Blood Res 2017; 52(1): 8-8
Refractory anemia with ring sideroblasts and thrombocytosis
Sarita Pradhan*

Department of Pathology, IMS &SUM Hospital, Bhubaneswar, India.

Correspondence to: Correspondence to Sarita Pradhan, M.D., Department of Pathology, IMS &SUM Hospital, K8 Kalinga Nagar, Shampur, Bhubaneswar, Odisha 751003, India.
Received: December 29, 2015; Revised: January 21, 2016; Accepted: February 9, 2016; Published online: March 27, 2017.
© The Korean Journal of Hematology. All rights reserved.



A 58-year-old man presented with a 1-year history of transfusion-dependent anemia. On examination, he had pallor and his spleen was barely palpable. A complete hemogram showed the following: hemoglobin, 5.4 g/dL; mean corpuscular volume, 114.1 fL; mean corpuscular hemoglobin, 34.6 pg; mean corpuscular hemoglobin concentration, 30.3 g/dL; total leucocyte count, 4.1×109/L; and platelet count, 867×109/L. A blood differential count showed 40% neutrophils, 54% lymphocytes, 2% monocytes, and 3% eosinophils. A peripheral blood smear showed dimorphic red cells, marked thrombocytosis, and platelet anisocytosis (A). His serum vitamin B12 level was 400 pg/mL. A bone marrow aspiration showed mild dyserythropoiesis and dysmegakaryopoiesis, while a pearl stain for iron showed >15% ringed sideroblasts (B). A bone marrow trephine biopsy showed megakaryocytic hyperplasia, focal clustering of megakaryocytes (C), and hyperlobated megakaryocytes (D).
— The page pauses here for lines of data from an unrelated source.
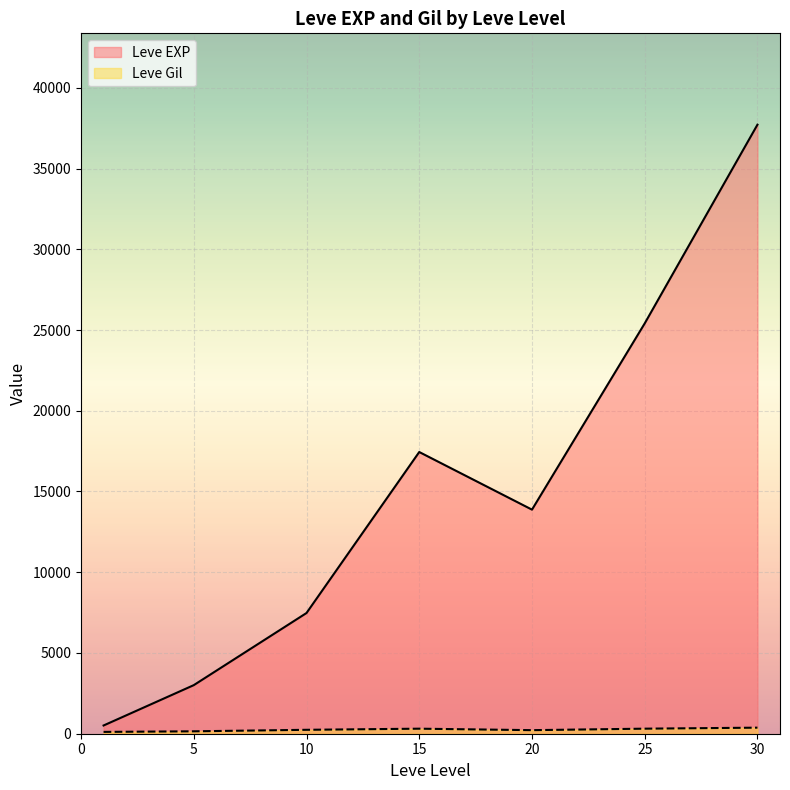

Which series has the largest total across all categories?

Leve EXP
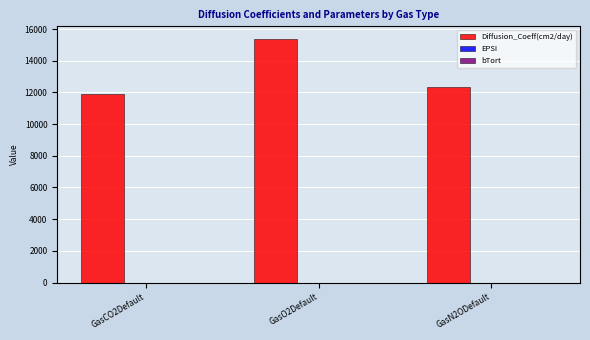

Which series has the largest total across all categories?

Diffusion_Coeff(cm2/day)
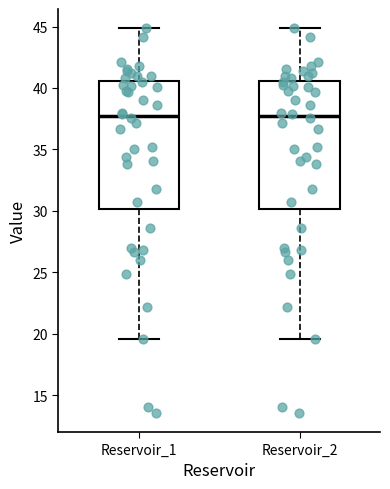

Where does the median line of the box for Reservoir_2 sit on the y-axis? The values are not printed on the chart, so give them approximately, as read against the axis.

37.5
Conventional karyotyping showed a normal male karyotype. A diagnosis of refractory anemia with ring sideroblasts and thrombocytosis (RARS-T) was made, and the patient was kept under follow-up observation. RARS-T is a new, provisional entity that belongs to the unclassifiable category of myelodysplastic/myeloproliferative neoplasm syndromes and demonstrates both morphological features of RARS, along with thrombocytosis (platelet count >450×109/L) and evidence of hyperlobated megakaryocytes. The presence of myeloproliferative component is also highlighted by the fact that the majority of cases are associated with presence of JAK2 mutations. Therefore, a high degree of suspicion is needed to properly diagnose these rare overlap syndromes, which show features that are common to both myelodysplastic and myeloproliferative neoplasms.